Here, Jonathan Hughes establishes that there was a Renaissance in 15th-century England, encouraged by the discovery and translations of works of Greek philosophers and developments in science and medicine; and that vernacular writers in Gloucester’s circle, such as John Lydgate and Robert Hoccleve, were of fundamental importance in exploring the meaning of the self and man’s relationship with the natural world and the classical past. However, the appearance in 15th-century England of Dante’s 'Commedia', the most popular work of the Middle Ages, served to remind writers and readers of the cost of intellectual enquiry: the loss of faith in a harmonious and beautiful world; the redemptive power of the love of a woman; and the tangible presence of an afterlife.

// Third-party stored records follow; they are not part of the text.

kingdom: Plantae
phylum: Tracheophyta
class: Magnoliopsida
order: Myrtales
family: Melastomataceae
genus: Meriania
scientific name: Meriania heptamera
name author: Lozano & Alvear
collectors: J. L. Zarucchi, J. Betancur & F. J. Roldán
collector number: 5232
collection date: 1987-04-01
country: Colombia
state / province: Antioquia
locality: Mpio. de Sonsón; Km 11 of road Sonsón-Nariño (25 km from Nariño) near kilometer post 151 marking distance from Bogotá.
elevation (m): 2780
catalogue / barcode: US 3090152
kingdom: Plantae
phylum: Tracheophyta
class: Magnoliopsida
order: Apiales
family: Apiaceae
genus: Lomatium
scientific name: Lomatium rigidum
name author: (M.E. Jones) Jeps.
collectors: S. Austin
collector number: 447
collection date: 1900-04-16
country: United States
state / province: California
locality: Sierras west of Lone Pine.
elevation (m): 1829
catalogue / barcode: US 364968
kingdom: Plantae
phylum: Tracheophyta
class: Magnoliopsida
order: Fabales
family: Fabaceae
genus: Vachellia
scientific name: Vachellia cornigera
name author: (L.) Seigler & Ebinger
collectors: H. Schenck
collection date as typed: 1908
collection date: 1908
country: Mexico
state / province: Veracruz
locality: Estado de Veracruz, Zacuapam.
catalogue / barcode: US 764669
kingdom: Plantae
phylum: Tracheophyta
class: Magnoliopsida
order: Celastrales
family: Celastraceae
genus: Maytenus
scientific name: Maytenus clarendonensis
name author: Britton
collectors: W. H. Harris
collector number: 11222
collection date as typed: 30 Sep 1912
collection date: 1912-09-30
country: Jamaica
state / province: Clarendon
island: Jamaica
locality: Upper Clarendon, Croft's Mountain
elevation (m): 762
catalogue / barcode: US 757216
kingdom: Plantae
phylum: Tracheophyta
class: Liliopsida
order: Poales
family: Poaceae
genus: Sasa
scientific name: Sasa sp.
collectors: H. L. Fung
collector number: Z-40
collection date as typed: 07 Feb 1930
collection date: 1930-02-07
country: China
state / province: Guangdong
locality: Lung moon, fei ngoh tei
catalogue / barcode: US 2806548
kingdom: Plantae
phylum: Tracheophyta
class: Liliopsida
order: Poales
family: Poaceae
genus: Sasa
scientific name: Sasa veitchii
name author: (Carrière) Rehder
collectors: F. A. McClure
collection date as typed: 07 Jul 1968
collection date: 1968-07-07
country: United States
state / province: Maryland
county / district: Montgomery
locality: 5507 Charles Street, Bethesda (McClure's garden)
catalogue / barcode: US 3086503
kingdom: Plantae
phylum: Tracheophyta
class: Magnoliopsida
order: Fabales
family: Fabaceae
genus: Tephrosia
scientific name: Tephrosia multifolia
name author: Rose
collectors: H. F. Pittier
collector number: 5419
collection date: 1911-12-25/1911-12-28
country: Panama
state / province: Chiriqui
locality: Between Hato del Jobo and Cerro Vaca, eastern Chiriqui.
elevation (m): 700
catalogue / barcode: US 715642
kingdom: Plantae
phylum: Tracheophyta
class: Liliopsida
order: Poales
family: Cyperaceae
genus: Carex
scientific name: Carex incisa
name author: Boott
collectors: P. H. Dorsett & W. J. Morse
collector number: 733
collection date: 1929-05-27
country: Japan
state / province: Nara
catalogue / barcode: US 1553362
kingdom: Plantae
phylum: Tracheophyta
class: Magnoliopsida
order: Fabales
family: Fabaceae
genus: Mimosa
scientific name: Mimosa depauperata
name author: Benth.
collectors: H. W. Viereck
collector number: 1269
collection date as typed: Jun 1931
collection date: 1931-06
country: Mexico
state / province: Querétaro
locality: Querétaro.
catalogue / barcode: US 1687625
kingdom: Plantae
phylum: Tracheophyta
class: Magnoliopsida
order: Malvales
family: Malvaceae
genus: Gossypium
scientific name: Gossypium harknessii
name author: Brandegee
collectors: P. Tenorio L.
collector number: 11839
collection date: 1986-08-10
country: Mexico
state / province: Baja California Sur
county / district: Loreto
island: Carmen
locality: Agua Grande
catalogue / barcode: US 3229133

Engagingly written and meticulously researched, this innovative study shines a new perspective on Dante scholarship as well as offering a unique anaylsis of intellectual thought and culture in 15th-century England.
Foreword
A comparison of the worlds of Dante's 13th-century Florence to English intellectual life in the 15th century.
Additional text
In this impressively erudite and ambitious study, Jonathan Hughes provides a long overdue, wide ranging account of Dante’s reception in England in the late 14th and 15th Centuries. Spanning the works of Chaucer, Lydgate, and the wider circle of writers and intellectuals linked to Humphrey, Duke of Gloucester, Hughes persuasively defines this period as an Early English Renaissance whose conflicted response to Dante’s vision was mediated by Boccaccio and the later Italian humanists. In its cross-disciplinary scope, this study vividly evokes the complex network of discourses and concerns—literary, political, theological, philosophical, psychological, and scientific—within which Dante’s works were productively entangled on their arrival in England. This study will no doubt become an important source for scholars interested in early responses in England to both Dante and to 15th Century Italian humanism.